──────── DOCUMENT EXTRACT ────────

Next we’ll use these utilities to investigate buffered channels in more depth.

Full Buffer Strategies

By default, writing to a full channel blocks, but we can choose an alternative strategy by passing a buffer to chan:

channels.core=> (def dc (chan (dropping-buffer 5)))

#'channels.core/dc

channels.core=> (onto-chan dc (range 0 10))

#<ManyToManyChannel clojure.core.async.impl.channels.ManyToManyChannel@147c0def>

channels.core=> (<!! (async/into [] dc))

[0 1 2 3 4]

Here we create a channel with a dropping buffer large enough to hold five messages, and then we write the numbers 0 to 9 to it. This doesn’t block, even though the channel cannot hold so many messages. When we read its contents, we find that only the first five messages are returned—all subsequent messages have been dropped.

Clojure also provides sliding-buffer:

channels.core=> (def sc (chan (sliding-buffer 5)))

#'channels.core/sc

channels.core=> (onto-chan sc (range 0 10))

#<ManyToManyChannel clojure.core.async.impl.channels.ManyToManyChannel@3071908b>

channels.core=> (<!! (async/into [] sc))

──────── SUPPLIED ENTRIES ────────

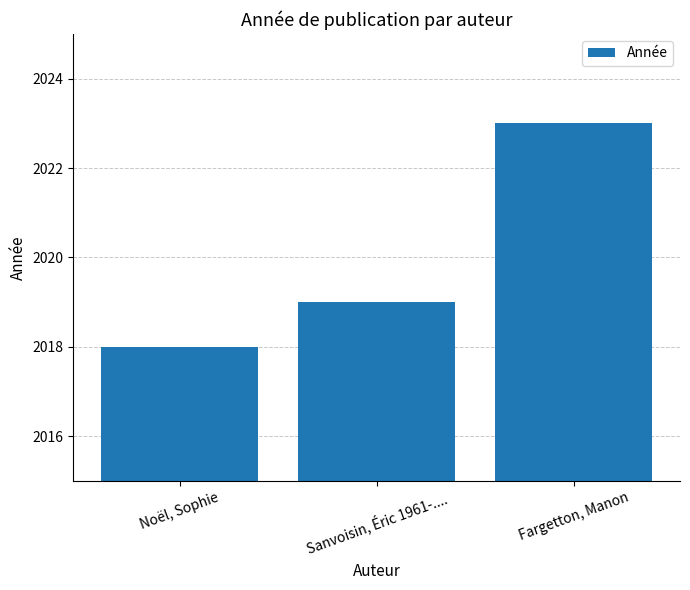

At which label is the value closest to 2020?

Sanvoisin, Éric 1961-....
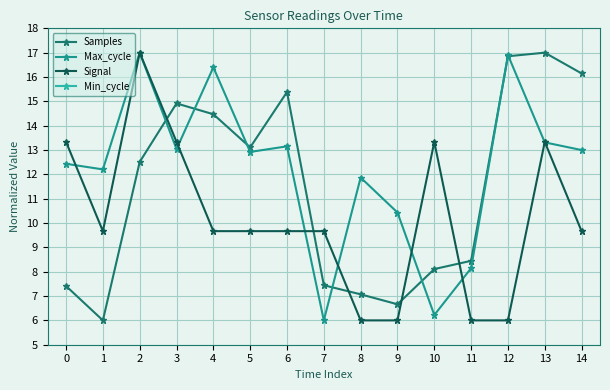

How many data points in Samples are above 12?

8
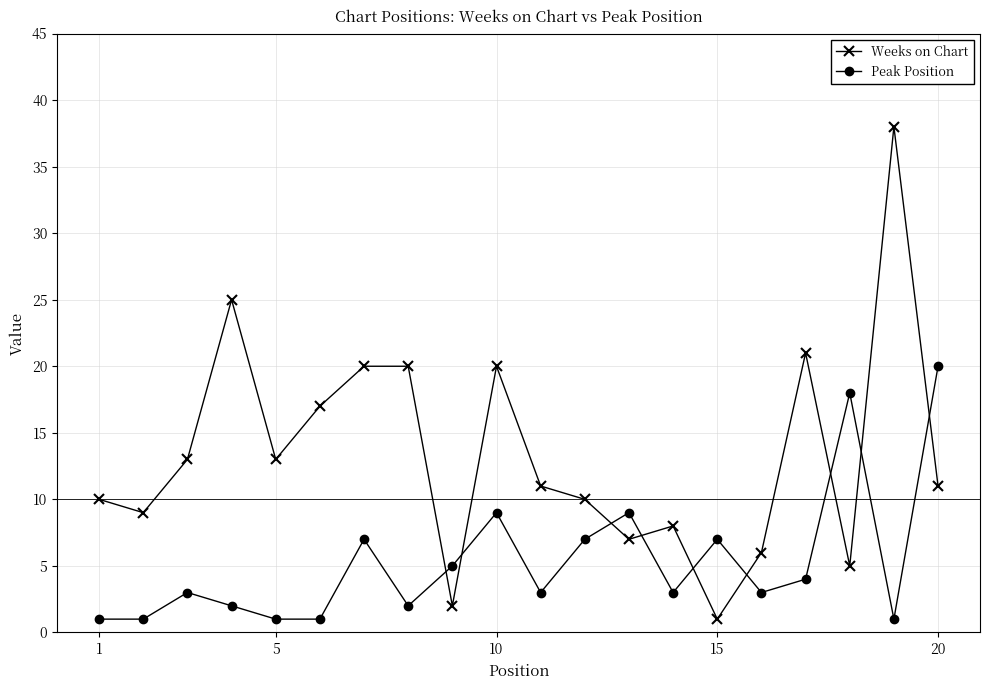

Which series has the largest total across all categories?

Weeks on Chart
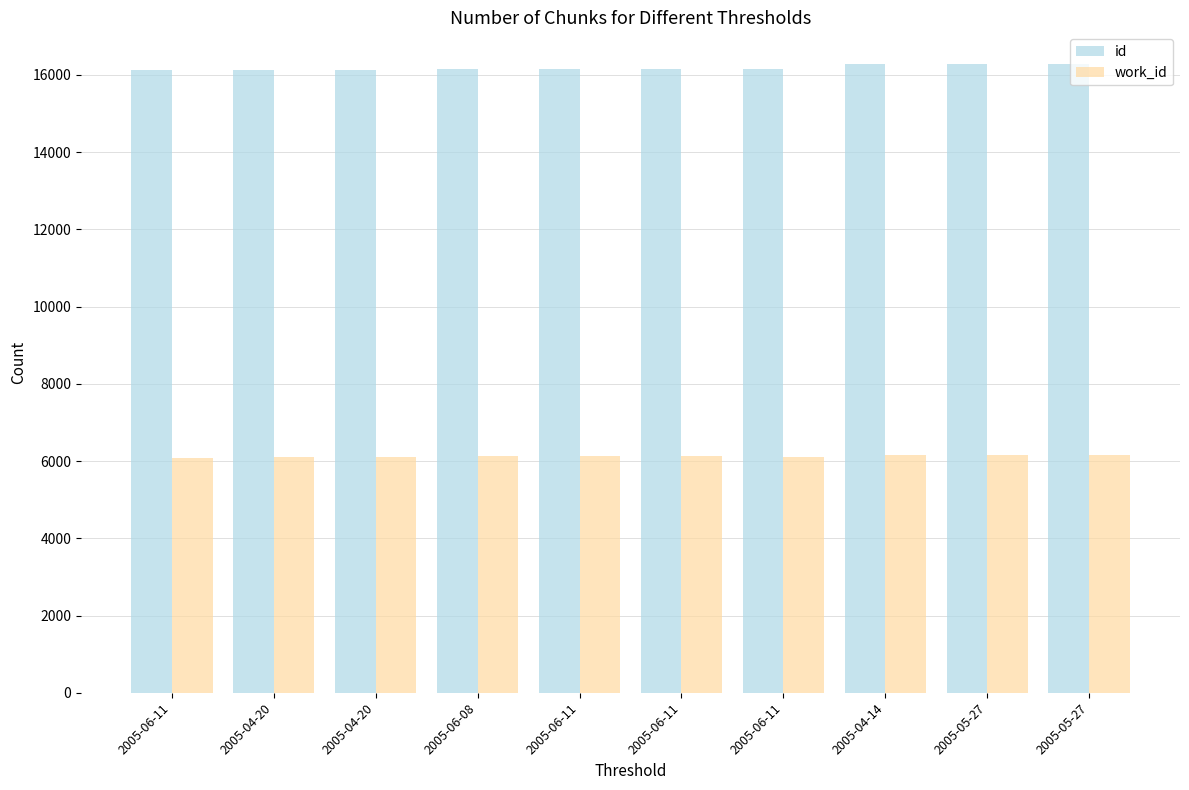

How many values in the work_id series are below 6121?

5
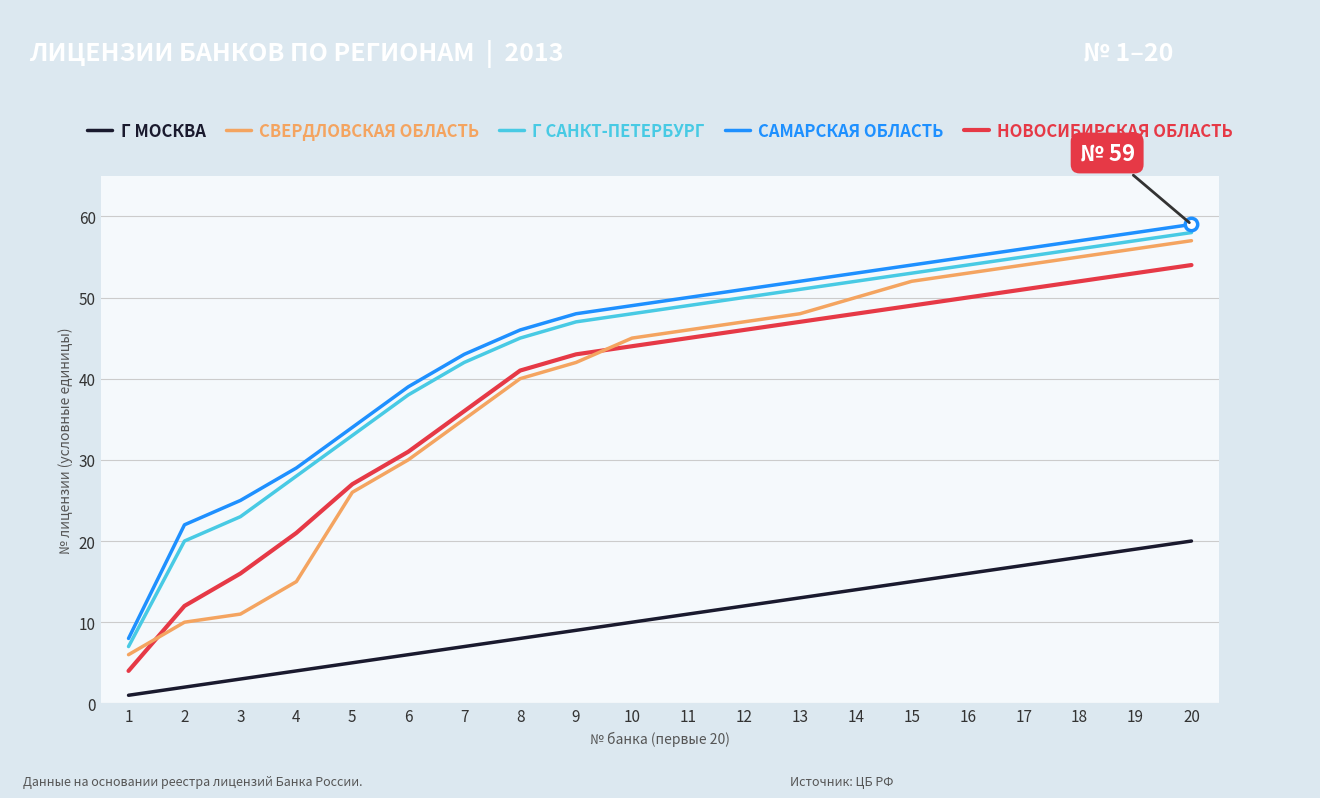

Between 3 and 18, which series saw the biggest shift?

СВЕРДЛОВСКАЯ ОБЛАСТЬ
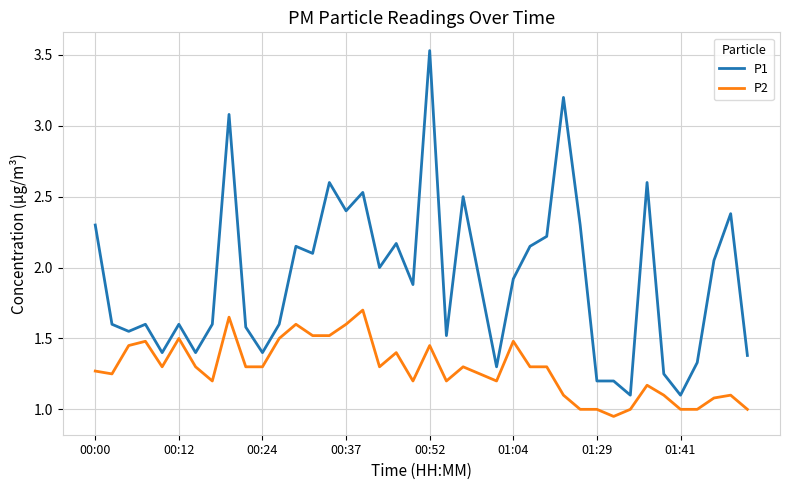

True or false: P1 and P2 intersect in this chart.

False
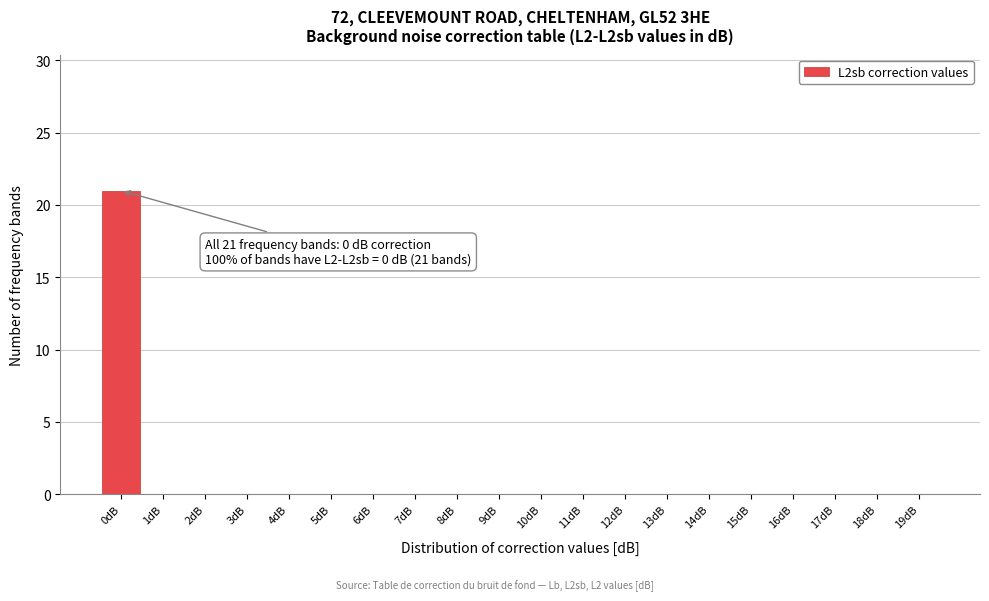

Over which range of the x-axis is the bar tallest?

-0.5 to 0.5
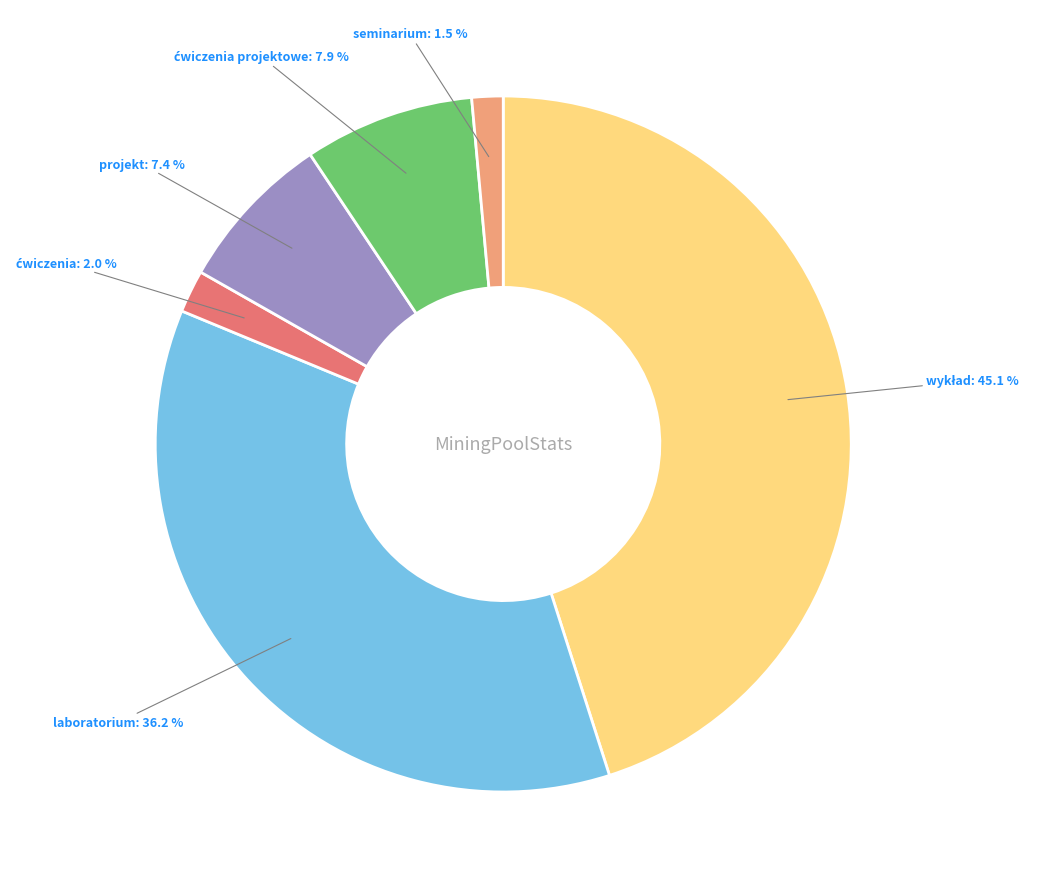

Is there a majority slice in this chart?

No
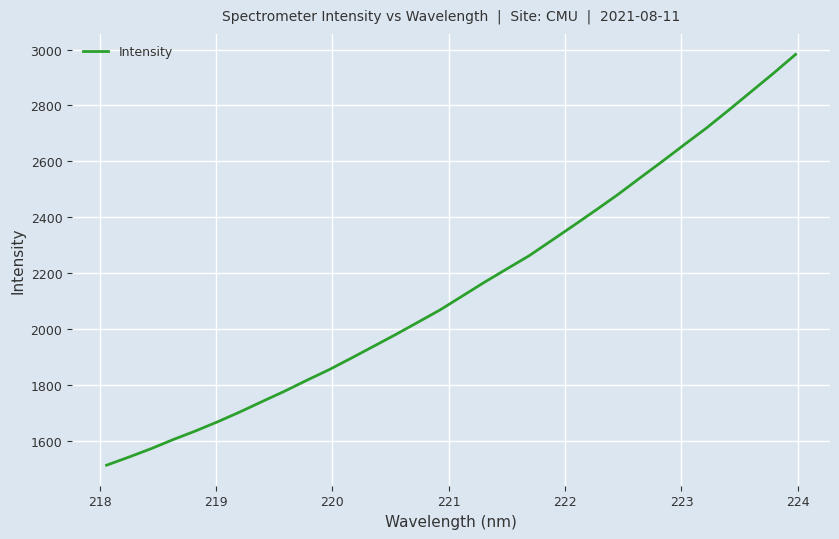

What is the difference between the maximum and minimum values?

1470.1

────────

ACTIVITY LIST:
1: Reproduce the stretch of the passage on channel buffer strategies from "Clojure also provides" through "(async/into [] sc))".
2: Write what comes next in the passage on channel buffer strategies, picking up after its final line.

ANSWER SECTION:
1:
Clojure also provides sliding-buffer:

channels.core=> (def sc (chan (sliding-buffer 5)))

#'channels.core/sc

channels.core=> (onto-chan sc (range 0 10))

#<ManyToManyChannel clojure.core.async.impl.channels.ManyToManyChannel@3071908b>

channels.core=> (<!! (async/into [] sc))

2:
[5 6 7 8 9]

As before, we create a channel large enough to hold five messages, but this time with a sliding buffer. When we read its contents, we find that the five most recent messages are returned—writing to a full channel with a sliding buffer drops the oldest message. We’ll look into channels in much more detail later, but before then let’s look at core.async’s other headline feature—go blocks.

Joe asks:

Joe asks:

What—No Automatically Growing Buffer?

We’ve now seen all three types of buffer provided by core.async as standard—blocking, dropping, and sliding. It would be quite possible to create one that simply grows as it needs to accommodate more messages. So why isn’t this provided as standard?

The reason is the age-old lesson that, whenever you have an “inexhaustible” resource, sooner or later you will exhaust it. This might be because over time your program is asked to work on larger problems, or it might be a bug that results in messages piling up because whatever should be handling them doesn’t do so.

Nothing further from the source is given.